(Extrait à lire)

╭──

Sébastian Roché : Il y a une sorte de théâtre d'ombres qui a été joué jusqu'à présent, où le président de la République avait fait semblant de croire qu'il ne pouvait pas y avoir de violences policières en démocratie. Et on avait entendu un petit peu les mêmes propos du préfet de police de Paris avant que monsieur Nuñez arrive. Monsieur Nuñez avait dit que toutes les interpellations sont très légales, se passent très bien.

"On a à une masse de dysfonctionnements dans la police française. Et là, l'enregistrement, c'est la goutte d'eau qui fait déborder le vase. Comment est-ce que l'administration peut, au XXIe siècle, à l'ère de Twitter et de Facebook, continuer à nier et à arriver devant les caméras avec un grand sourire ? Ce n'est pas possible."

Sébastian Roché, directeur de recherche au CNRS

à franceinfo

Et là, je pense que Laurent Nuñez fait un pas dans la bonne direction, et, peut-être, commence à regarder ces dysfonctionnements.

Est-ce qu'il faut faire une généralité de ce type de faits ? Comment être certain que ce soient des pratiques généralisées et non pas des actes isolés ?

C'est la thèse de la pomme pourrie qui a toujours été mise en avant par les syndicats de police quand ils sont en difficulté en France, mais aussi en Angleterre, aux États-Unis, qui est de ne pas regarder le caractère systémique des problèmes. Mais aujourd'hui, avec les médias sociaux, on est capable de partager et de connaître, plus vite que le ministre lui-même, la géographie des problèmes et la nature des problèmes. On a des dizaines de preuves qu'on n'a jamais eu dans l'histoire de l'observation du maintien de l'ordre. On n'a jamais connu avec autant de précision les pratiques.

Est-ce qu'il y a un problème de contextualisation ? En général, ce sont des extraits de vidéos. Il faut peut-être aussi le prendre en considération ?

Bien sûr, il faut prendre tout en considération. Et ce sera le cas au moment de l'enquête qui ne sera pas faite par une autorité indépendante. L'IGPN est un élément intégral du ministère de l'Intérieur. Elle répond aux ordres du directeur général, est nommée par le directeur général, peut être démissionnée par le directeur général à tout moment. Donc ce ne sera pas une enquête indépendante, malheureusement.

╰──

(Données fournies)
╭──

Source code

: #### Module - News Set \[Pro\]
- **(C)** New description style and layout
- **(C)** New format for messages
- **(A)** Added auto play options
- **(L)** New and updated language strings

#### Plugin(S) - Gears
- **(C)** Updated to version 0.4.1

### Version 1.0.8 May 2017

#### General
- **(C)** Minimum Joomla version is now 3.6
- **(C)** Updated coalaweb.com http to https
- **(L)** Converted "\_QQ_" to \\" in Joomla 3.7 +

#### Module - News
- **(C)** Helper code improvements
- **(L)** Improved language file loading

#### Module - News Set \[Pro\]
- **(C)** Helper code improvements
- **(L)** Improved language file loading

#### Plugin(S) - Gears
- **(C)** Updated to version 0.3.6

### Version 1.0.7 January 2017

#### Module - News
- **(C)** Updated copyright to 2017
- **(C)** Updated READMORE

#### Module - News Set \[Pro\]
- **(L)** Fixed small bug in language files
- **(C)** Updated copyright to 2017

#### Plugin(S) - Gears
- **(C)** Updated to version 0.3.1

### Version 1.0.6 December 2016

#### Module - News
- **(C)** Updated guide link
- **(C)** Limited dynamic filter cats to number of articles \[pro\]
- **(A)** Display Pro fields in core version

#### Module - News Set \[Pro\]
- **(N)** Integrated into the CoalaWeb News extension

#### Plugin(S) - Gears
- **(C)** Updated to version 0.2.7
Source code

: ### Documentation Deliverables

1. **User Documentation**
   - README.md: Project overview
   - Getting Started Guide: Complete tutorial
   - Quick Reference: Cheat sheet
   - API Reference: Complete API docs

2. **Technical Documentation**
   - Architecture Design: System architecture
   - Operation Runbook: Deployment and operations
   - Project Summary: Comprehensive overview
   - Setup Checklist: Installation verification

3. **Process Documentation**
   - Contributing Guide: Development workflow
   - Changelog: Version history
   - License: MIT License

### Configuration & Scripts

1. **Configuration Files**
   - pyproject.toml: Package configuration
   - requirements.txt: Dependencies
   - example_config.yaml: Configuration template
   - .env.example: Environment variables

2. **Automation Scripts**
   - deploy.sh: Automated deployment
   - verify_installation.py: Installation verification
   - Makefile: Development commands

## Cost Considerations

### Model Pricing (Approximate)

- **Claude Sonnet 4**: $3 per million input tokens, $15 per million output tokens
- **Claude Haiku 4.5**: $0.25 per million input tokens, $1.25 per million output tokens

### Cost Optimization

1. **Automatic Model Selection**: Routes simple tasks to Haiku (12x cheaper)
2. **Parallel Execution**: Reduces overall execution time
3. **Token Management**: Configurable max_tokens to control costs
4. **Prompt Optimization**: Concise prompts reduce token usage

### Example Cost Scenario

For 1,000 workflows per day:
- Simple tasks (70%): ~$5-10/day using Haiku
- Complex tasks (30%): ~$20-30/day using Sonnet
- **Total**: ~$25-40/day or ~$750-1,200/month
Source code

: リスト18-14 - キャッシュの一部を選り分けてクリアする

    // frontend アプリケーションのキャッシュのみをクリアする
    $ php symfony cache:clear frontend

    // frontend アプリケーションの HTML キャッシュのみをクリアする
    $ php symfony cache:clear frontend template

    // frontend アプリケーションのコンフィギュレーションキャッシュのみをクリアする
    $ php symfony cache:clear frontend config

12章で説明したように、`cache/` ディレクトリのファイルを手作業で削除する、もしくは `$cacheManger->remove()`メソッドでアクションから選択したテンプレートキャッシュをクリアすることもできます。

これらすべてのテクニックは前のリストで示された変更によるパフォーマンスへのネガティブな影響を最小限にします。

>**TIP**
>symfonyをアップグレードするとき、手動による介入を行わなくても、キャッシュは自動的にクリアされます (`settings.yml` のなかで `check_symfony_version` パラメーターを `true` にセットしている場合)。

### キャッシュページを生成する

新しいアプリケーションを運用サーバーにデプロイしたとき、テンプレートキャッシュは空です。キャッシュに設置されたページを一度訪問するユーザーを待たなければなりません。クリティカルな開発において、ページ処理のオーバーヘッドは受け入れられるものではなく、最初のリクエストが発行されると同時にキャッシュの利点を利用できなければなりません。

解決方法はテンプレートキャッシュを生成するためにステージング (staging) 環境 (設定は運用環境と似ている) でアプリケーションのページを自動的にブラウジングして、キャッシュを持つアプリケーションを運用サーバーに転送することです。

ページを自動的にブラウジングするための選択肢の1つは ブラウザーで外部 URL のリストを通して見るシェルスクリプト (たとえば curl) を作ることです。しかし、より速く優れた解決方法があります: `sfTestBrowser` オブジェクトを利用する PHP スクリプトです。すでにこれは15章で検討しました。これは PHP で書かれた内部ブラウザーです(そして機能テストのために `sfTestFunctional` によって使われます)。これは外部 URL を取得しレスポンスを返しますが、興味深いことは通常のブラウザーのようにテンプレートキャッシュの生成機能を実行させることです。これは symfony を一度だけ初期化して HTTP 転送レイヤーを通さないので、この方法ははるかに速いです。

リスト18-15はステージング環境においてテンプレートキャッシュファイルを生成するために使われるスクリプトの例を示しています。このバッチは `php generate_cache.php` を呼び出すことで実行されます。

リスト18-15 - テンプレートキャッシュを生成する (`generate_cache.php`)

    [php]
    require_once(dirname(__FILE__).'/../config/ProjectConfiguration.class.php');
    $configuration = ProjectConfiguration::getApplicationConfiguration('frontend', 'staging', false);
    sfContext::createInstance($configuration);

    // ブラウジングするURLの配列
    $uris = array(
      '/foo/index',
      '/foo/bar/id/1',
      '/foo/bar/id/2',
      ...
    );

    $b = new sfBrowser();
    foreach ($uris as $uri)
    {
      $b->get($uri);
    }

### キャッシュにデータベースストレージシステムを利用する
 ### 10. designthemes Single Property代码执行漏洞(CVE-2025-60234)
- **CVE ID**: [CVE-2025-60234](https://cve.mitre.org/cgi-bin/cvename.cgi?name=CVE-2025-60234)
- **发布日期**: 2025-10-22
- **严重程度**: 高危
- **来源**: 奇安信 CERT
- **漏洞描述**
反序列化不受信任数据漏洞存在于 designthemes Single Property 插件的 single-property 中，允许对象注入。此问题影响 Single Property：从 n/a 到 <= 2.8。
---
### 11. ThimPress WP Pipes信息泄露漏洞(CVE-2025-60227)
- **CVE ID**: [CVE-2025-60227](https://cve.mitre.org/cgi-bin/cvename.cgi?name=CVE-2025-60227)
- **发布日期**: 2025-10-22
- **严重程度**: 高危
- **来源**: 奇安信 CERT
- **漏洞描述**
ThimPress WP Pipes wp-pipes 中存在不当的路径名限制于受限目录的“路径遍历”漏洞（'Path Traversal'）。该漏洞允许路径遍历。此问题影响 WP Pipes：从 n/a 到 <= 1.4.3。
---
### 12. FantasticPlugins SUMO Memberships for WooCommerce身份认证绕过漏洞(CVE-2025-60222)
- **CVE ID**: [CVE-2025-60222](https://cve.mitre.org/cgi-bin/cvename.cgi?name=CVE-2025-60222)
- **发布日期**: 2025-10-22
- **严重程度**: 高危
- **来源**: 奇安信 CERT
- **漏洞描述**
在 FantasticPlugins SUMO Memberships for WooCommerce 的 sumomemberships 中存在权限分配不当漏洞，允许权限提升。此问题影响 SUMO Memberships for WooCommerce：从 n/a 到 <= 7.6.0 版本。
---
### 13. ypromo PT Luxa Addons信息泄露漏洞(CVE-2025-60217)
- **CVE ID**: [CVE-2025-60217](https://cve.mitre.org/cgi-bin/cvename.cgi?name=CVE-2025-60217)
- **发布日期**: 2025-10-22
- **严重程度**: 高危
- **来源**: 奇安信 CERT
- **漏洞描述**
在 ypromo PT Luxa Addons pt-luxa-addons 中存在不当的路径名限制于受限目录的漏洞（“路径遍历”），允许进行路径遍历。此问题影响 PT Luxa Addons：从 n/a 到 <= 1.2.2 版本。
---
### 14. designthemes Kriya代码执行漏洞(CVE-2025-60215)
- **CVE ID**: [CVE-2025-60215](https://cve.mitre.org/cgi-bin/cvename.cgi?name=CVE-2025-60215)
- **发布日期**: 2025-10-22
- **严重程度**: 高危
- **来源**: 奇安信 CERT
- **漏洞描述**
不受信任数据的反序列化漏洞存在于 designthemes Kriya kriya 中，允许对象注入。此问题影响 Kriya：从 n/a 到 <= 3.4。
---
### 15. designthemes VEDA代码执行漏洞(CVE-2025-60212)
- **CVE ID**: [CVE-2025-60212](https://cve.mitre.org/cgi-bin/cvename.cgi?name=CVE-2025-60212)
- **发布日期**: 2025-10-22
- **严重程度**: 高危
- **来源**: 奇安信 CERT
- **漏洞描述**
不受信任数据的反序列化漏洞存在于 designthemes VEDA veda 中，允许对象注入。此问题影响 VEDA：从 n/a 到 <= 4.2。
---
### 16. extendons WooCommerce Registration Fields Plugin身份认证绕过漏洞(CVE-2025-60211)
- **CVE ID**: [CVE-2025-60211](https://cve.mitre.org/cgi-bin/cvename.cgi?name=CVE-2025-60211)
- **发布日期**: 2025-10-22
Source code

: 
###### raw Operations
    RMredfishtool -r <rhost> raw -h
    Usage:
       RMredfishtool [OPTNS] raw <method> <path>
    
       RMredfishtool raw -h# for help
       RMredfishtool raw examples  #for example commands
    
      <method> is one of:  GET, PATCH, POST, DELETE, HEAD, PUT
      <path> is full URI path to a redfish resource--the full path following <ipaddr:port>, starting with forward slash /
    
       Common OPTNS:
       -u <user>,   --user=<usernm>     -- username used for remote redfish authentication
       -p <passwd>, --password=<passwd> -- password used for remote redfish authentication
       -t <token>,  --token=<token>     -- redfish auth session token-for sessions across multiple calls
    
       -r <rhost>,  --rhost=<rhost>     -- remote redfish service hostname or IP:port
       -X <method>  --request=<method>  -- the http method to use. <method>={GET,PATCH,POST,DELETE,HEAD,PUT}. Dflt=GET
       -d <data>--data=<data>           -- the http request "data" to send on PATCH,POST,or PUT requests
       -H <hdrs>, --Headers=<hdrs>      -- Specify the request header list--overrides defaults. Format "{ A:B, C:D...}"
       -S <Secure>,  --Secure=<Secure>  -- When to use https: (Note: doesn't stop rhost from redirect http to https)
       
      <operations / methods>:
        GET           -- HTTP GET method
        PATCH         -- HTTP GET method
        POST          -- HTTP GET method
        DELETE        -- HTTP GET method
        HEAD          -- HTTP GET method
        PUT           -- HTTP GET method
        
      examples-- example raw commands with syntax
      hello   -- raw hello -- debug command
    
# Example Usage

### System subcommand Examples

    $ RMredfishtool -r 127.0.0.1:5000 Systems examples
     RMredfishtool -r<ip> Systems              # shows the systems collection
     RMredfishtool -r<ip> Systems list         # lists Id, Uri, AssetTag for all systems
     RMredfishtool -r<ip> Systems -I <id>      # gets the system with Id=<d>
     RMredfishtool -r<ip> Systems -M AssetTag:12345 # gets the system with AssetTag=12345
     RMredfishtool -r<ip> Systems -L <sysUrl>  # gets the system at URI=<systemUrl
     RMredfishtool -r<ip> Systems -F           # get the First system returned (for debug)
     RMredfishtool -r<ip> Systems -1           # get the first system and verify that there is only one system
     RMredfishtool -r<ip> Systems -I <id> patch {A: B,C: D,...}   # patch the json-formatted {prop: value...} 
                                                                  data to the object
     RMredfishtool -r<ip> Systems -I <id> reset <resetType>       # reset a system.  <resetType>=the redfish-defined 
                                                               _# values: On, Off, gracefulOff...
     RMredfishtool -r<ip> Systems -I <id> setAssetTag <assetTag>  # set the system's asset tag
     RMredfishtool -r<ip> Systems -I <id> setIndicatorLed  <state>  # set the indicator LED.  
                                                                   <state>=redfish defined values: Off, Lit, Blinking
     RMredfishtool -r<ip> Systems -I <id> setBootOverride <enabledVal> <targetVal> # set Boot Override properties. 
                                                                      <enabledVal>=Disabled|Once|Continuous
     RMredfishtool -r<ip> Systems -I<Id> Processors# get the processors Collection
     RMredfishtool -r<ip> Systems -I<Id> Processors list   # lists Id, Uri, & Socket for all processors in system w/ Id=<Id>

╰──

(Consigne de travail A) Recopiez sans aucune modification le passage de l'entretien sur les violences policières qui va de "C'est la thèse" à "précision les pratiques.".
(Consigne de travail B) Prolongez l'entretien sur les violences policières au-delà de sa dernière phrase.

(Réponse attendue A)
C'est la thèse de la pomme pourrie qui a toujours été mise en avant par les syndicats de police quand ils sont en difficulté en France, mais aussi en Angleterre, aux États-Unis, qui est de ne pas regarder le caractère systémique des problèmes. Mais aujourd'hui, avec les médias sociaux, on est capable de partager et de connaître, plus vite que le ministre lui-même, la géographie des problèmes et la nature des problèmes. On a des dizaines de preuves qu'on n'a jamais eu dans l'histoire de l'observation du maintien de l'ordre. On n'a jamais connu avec autant de précision les pratiques.

(Réponse attendue B)
Mais il faut regarder le nombre de dysfonctionnements. Ce n'est pas une personne qui pète les plombs. Et ça, ça peut tout à fait se comprendre. Sur les Brav-M, il y a un dossier qui est même assez accablant. C'est pour ça que certains députés demandent leur suppression. Donc c'est vraiment indispensable pour la police nationale de commencer ouvrir le couvercle et de commencer à faire le ménage. Pour la crédibilité de la police, c'est vraiment essentiel. Je souhaite que la police renoue des contacts positifs avec les citoyens. Et pour ça, il faut qu'elle accepte la critique. Peut-être que c'est quelque chose qui commence maintenant.

Comment nouer ce contact quand il y a des caillassages, des violences, des insultes proférées à l'encontre des forces de l'ordre ? Est-ce facile de garder son sang-froid dans de telles circonstances ?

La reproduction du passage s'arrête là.